Given the changes in industry structure, with fewer, larger, more vertically integrated enterprises, there was considerable concern about how well this situation would follow the traditional hog cycle. The December hogs and pigs report indicated that the cycle is alive and well, however: December-February farrowings were predicted to be down 1% from last year, with a 7% decrease in anticipated farrowings for March-May. According to Ron Plain, University of Missouri, this will be the smallest spring farrowing since 1986 if predictions hold true. As he points out, however, increased productivity means that it will not be the smallest spring pig crop this decade. The December report also indicated that the inventory of all hogs and pigs was up 2% from December 1997, but 2% below September 1998. Breeding inventory was down 4% from 1997, and down 3% from September 1998. Market hog inventory was up 2% from last year, but down 2% from the last quarter. Unfortunately, the September-November pig crop was up 2% from 1997, and 11% from 1996, which means plenty of pigs in the chain through the spring. There were 114,380 farms with hogs in 1998, down 6% from 1997 and 20% below 1996. The industry structure continues to change: farms with 2,000 or more head accounted for 6% of the farms but 64% of the inventory. The largest category reported by USDA (more than 5,000 head) constituted 1,915 farms accounting for 45% of inventory. Contracts owned by these companies accounted for 23% of the U. S. hog inventory. Five states had breeding herd increases of more than 3,000 animals last year, and they were all west of Kansas City. This continues the trend of trying to locating new farms as far away from people and other pigs as possible, but brings problems of its own. As Ron Plains points out, isolated locations tend to be undesirable locations for people, far from packers and consumers. These locations also tend to be isolated because they lack characteristics like plentiful water, moderate climate, etc. It is no coincidence that many of these localities now have ballot initiatives about farming in general, and hog farming in particular.
There are a number of initiatives designed to help producers through this time. USDA Secretary Dan Glickman outlined several in late December that include guaranteed operating loans, acceleration of the pseudorabies eradication program, additional purchases of pork and pork products, a moratorium of USDA loans for new hog buildings, investigation of contracts and any other non-competitive pricing practices in the market place, and support for the voluntary live hog price floor implemented by Hatfield and Farmland. NPPC's home page (www.nppc.org) is a good source of information about current status of projects they are involved in, and a number of the large hog states have launched extension programs to reach local farmers. Purdue University aired a broadcast on December 17 titled "Crisis in the Pork Industry" that did a nice job laying out some of the factors involved in the crash, gave some production tips, and also addressed some of the consequences to producers, their families, and communities.
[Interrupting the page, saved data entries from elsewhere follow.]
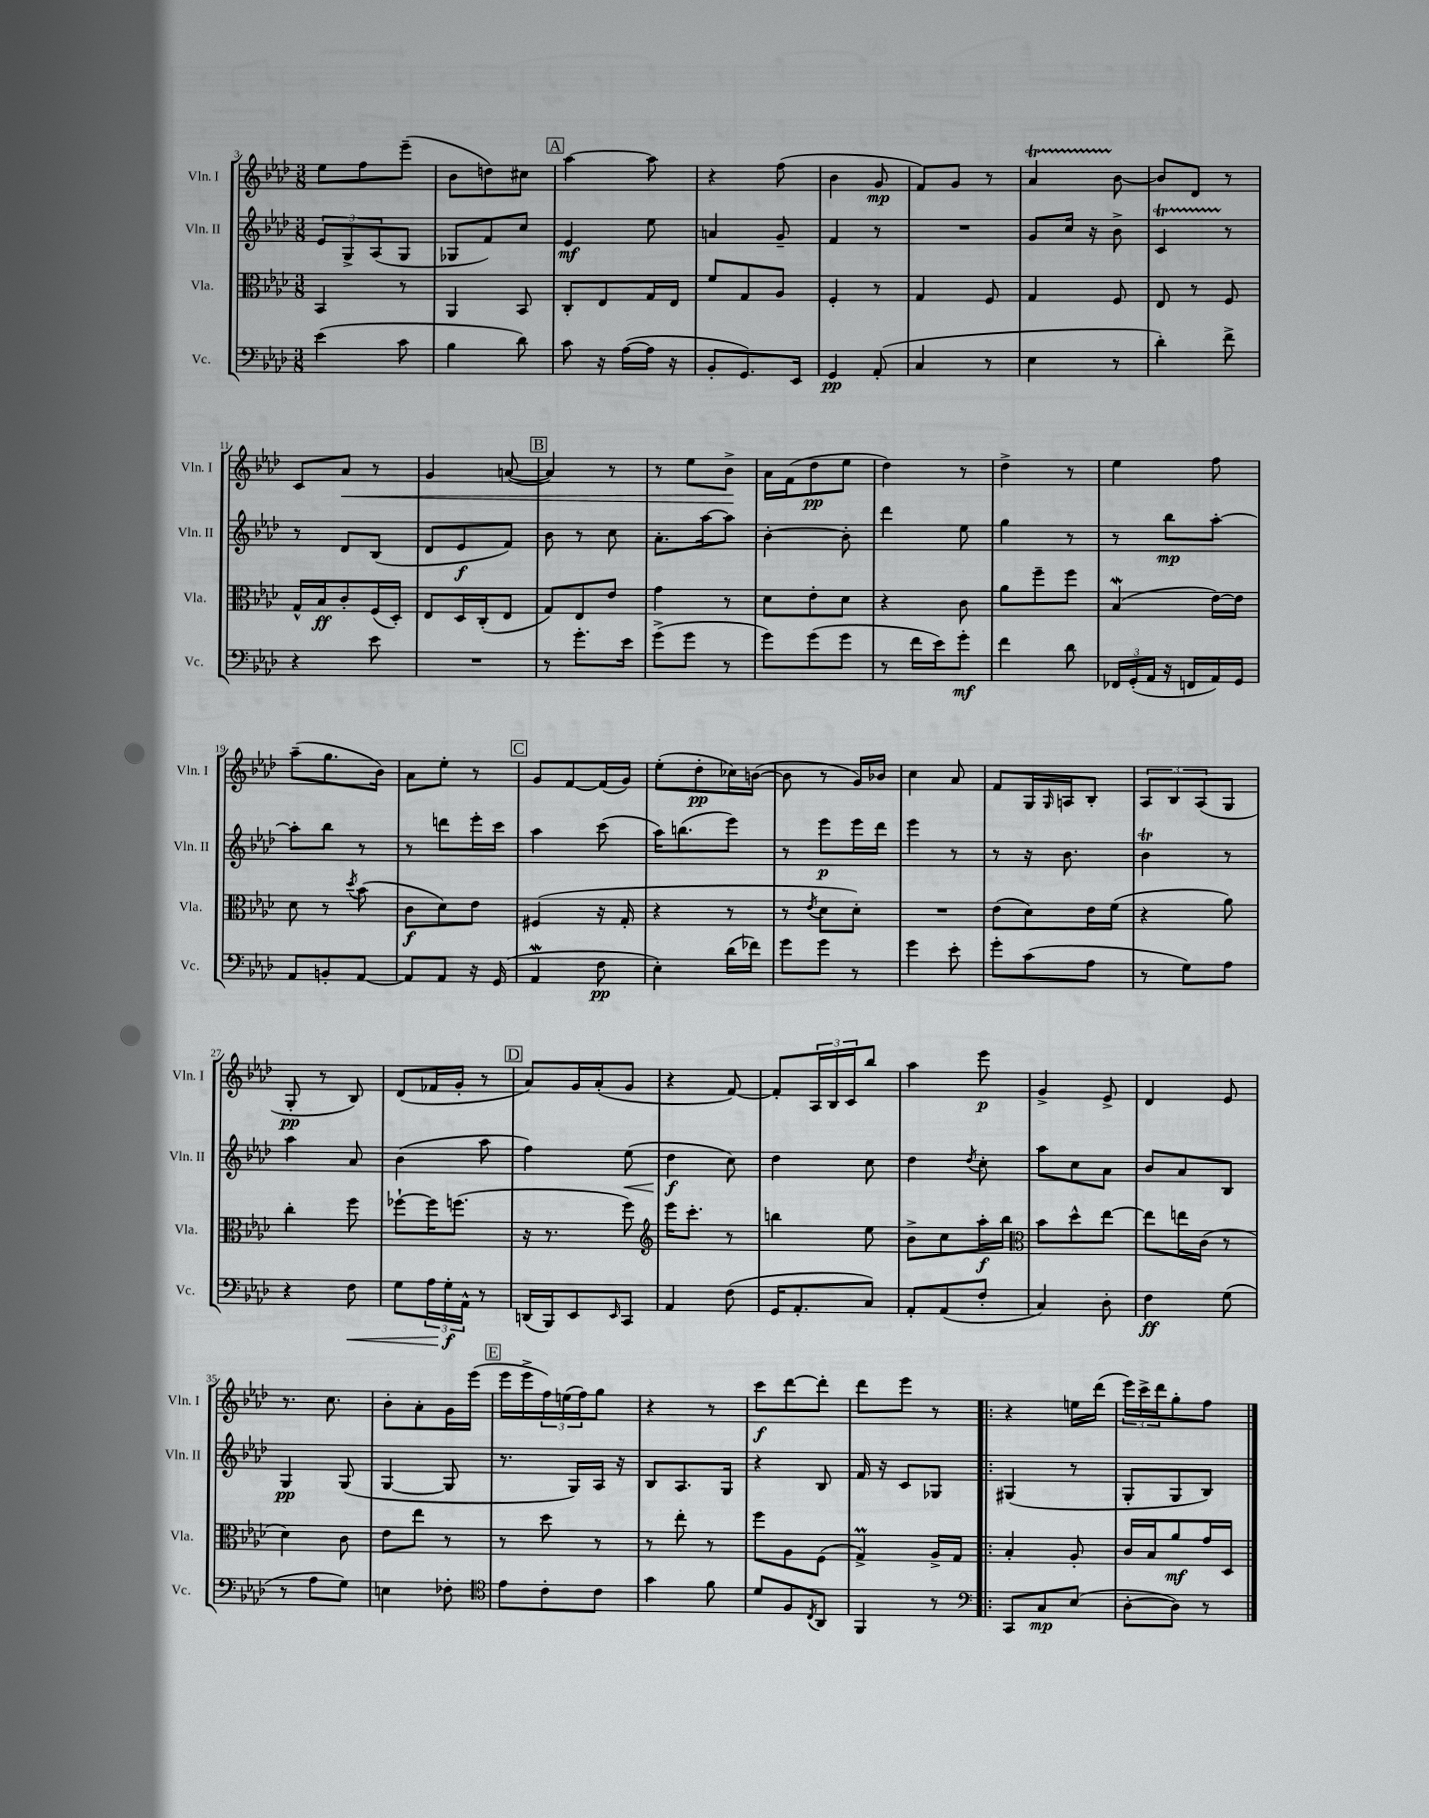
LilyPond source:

<<
\new StaffGroup <<
\new Staff = "s0" \with { instrumentName = "Vln. I" shortInstrumentName = "Vln. I" } {
    \clef treble \key aes \major \numericTimeSignature \time 3/8
    ees''8 f''8 ees'''8--( |
    bes'8 d''8) cis''8 |
    \mark \markup { \box "A" } aes''4~ aes''8 |
    r4 f''8( |
    bes'4 g'8\mp |
    f'8) g'8 r8 |
    aes'4\startTrillSpan bes'8~\stopTrillSpan |
    bes'8 des'8 r8 |
    c'8 aes'8\< r8 |
    g'4 a'8~( |
    \mark \markup { \box "B" } a'4) r8 |
    r8 ees''8 bes'8->\! |
    aes'16 f'16( des''8\pp ees''8 |
    des''4) r8 |
    des''4-> r8 |
    ees''4 f''8 |
    aes''8--( g''8. bes'16) |
    aes'8 ees''8-. r8 |
    \mark \markup { \box "C" } g'8 f'8~ f'16( g'16) |
    ees''8-.( des''8-.\pp ces''16) b'16~( |
    b'8 r8 g'16) bes'16 |
    c''4 aes'8 |
    f'8 g16 \grace { g16 } a16 bes8-. |
    \tuplet 3/2 { aes8 bes8 aes8( } g8 |
    g8-.\pp r8 bes8) |
    des'8( fes'16 g'16-. r8 |
    \mark \markup { \box "D" } aes'8) g'16 aes'16-.( g'8 |
    r4 f'8~) |
    f'8-. \tuplet 3/2 { aes16 bes16 c'16 } bes''8 |
    aes''4 ees'''8\p |
    g'4-> ees'8-> |
    des'4 ees'8 |
    r8. c''8. |
    bes'8-. aes'8-. g'16 ees'''16( |
    \mark \markup { \box "E" } ees'''16 ees'''16-> \tuplet 3/2 { f''16) e''16( f''16) } g''8 |
    r4 r8 |
    c'''8\f des'''8~ des'''8-. |
    des'''8 ees'''8 r8 |
    \bar ".|:" r4 e''16 des'''16( |
    \tuplet 3/2 { ees'''16) c'''16-> des'''16 } g''8-. f''8 \bar "|." |
}
\new Staff = "s1" \with { instrumentName = "Vln. II" shortInstrumentName = "Vln. II" } {
    \clef treble \key aes \major \numericTimeSignature \time 3/8
    \tuplet 3/2 { ees'8 g8-> aes8( } g8 |
    ges8 f'8) c''8 |
    \mark \markup { \box "A" } ees'4\mf ees''8 |
    a'4 g'8-- |
    f'4 r8 |
    R4. |
    g'8 c''16 r16 bes'8-> |
    c'4\startTrillSpan r8\stopTrillSpan |
    r8 des'8 bes8( |
    des'8 ees'8\f f'8) |
    \mark \markup { \box "B" } bes'8 r8 c''8 |
    aes'8.-. aes''16~ aes''8 |
    bes'4~-. bes'8-. |
    des'''4 ees''8 |
    g''4 r8 |
    r8 bes''8\mp aes''8~-. |
    aes''8-. bes''8 r8 |
    r8 d'''8 ees'''16-. c'''16 |
    \mark \markup { \box "C" } aes''4 c'''8( |
    aes''16) b''8.( ees'''8) |
    r8 ees'''8\p ees'''16 des'''16 |
    ees'''4 r8 |
    r8 r16 bes'8. |
    bes'4\trill r8 |
    aes''4 aes'8 |
    bes'4( aes''8 |
    \mark \markup { \box "D" } f''4) ees''8\<( |
    des''4\f\! c''8) |
    des''4 c''8 |
    des''4 \acciaccatura { des''8 } c''8-. |
    aes''8 c''8 aes'8 |
    bes'8 aes'8 bes8 |
    g4\pp g8( |
    g4~ g8 |
    \mark \markup { \box "E" } r8. g16) aes16 r16 |
    bes8 aes8. g16 |
    r4 bes8 |
    f'16 r16 c'8 ges8 |
    \bar ".|:" gis4( r8 |
    g8-. g8 bes8) \bar "|." |
}
\new Staff = "s2" \with { instrumentName = "Vla." shortInstrumentName = "Vla." } {
    \clef alto \key aes \major \numericTimeSignature \time 3/8
    bes,4 r8 |
    aes,4 bes,8 |
    \mark \markup { \box "A" } c8-. ees8 g16 ees16 |
    f'8 g8 aes8 |
    f4-. r8 |
    g4 f8 |
    g4 f8 |
    ees8 r8 f8 |
    g16-^ bes16\ff c'8-. f16( des16-.) |
    ees8 des16 c16-.( ees8 |
    \mark \markup { \box "B" } g8) ees8 ees'8 |
    g'4 r8 |
    des'8 ees'8-. des'8 |
    r4 c'8 |
    aes'8 f''8-- f''8 |
    bes4\mordent( ees'16~) ees'16 |
    des'8 r8 \acciaccatura { des''8 } bes'8( |
    c'8\f des'8) ees'8 |
    \mark \markup { \box "C" } fis4( r16 g16-. |
    r4 r8 |
    r8 \acciaccatura { ees'8 } des'8 des'8-.) |
    R4. |
    ees'8( des'8) ees'16 f'16( |
    r4 aes'8) |
    c''4-. f''8 |
    fes''8~-! fes''16 f''8.( |
    \mark \markup { \box "D" } r16 r8. f''8) |
    \clef treble ees'''16 c'''8.-. r8 |
    b''4 ees''8 |
    bes'8-> c''8 aes''16-.\f bes''16 |
    \clef alto bes'8 des''8-^ ees''8~ |
    ees''8 e''16 c'16( r8 |
    des'4) c'8 |
    ees'8 ees''8 r8 |
    \mark \markup { \box "E" } r8 des''8 r8 |
    r8 ees''8-. r8 |
    f''8 aes8 f8( |
    g4->\prall) aes16-> g16 |
    \bar ".|:" bes4-. aes8-. |
    c'16 bes16 aes'8\mf g'16 des16 \bar "|." |
}
\new Staff = "s3" \with { instrumentName = "Vc." shortInstrumentName = "Vc." } {
    \clef bass \key aes \major \numericTimeSignature \time 3/8
    ees'4( c'8 |
    bes4 des'8) |
    \mark \markup { \box "A" } c'8 r16 aes16~( aes16 r16 |
    bes,8-. g,8.) ees,16 |
    g,4\pp aes,8-.( |
    c4 r8 |
    ees4 r8 |
    des'4-.) f'8-> |
    r4 ees'8 |
    R4. |
    \mark \markup { \box "B" } r8 g'8.-. ees'16 |
    g'8->( g'8 r8 |
    g'8) g'8( g'8 |
    r8 f'16 ees'16) g'8-.\mf |
    f'4 des'8 |
    \tuplet 3/2 { fes,16 g,16-.( aes,16 } r16 f,16 aes,16) g,16 |
    aes,8 b,8-. aes,8~ |
    aes,8 aes,8 r16 g,16( |
    \mark \markup { \box "C" } aes,4\mordent f8\pp |
    ees4-.) des'16( fes'16) |
    g'8 g'8 r8 |
    g'4 ees'8-. |
    g'8-. c'8( aes8 |
    r8 g8) aes8 |
    r4 f8\< |
    g8 \tuplet 3/2 { aes16 g16-.\f\! aes,16-^ } r8 |
    \mark \markup { \box "D" } d,16( bes,,16) ees,8 \grace { ees,16 } c,8 |
    aes,4 f8( |
    g,16 aes,8.-. c8) |
    aes,8-. aes,8( f8-. |
    c4) des8-. |
    f4\ff g8( |
    r8 aes8 g8) |
    e4 fes8-. |
    \mark \markup { \box "E" } \clef tenor ees'8 c'8-. c'8 |
    g'4 f'8 |
    des'8 f8 \acciaccatura { c8 } aes,8 |
    f,4 r8 |
    \clef bass \bar ".|:" c,8 c8\mp ees8( |
    des8~-. des8) r8 \bar "|." |
}
>>
>>
\layout { \context { \Score currentBarNumber = #3 } }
The last segment, especially, is applicable in any crisis situation that involves a significant sector of agriculture. A copy of the broadcast is available from Extension Program Development (Bill Murphy's office).
PORK QUALITY ASSURANCE UPDATE
More and more packers are instituting requirements that hogs they buy come from PQA-III certified farms. Hatfield has a July 1, 1999 implementation date, for example, and has been sponsoring PQA workshops in Pennsylvania. Allen Harper and I have helped Extension agents conduct several workshops in the past year for Virginia producers, and are willing to help with more this year. If possible, multi-county meetings work best. We can also help ANR specialists who would like to be able to conduct on-site meetings with individual producers to become better acquainted with the PQA program, and can do some on-site visits ourselves. Please let us know how we can help.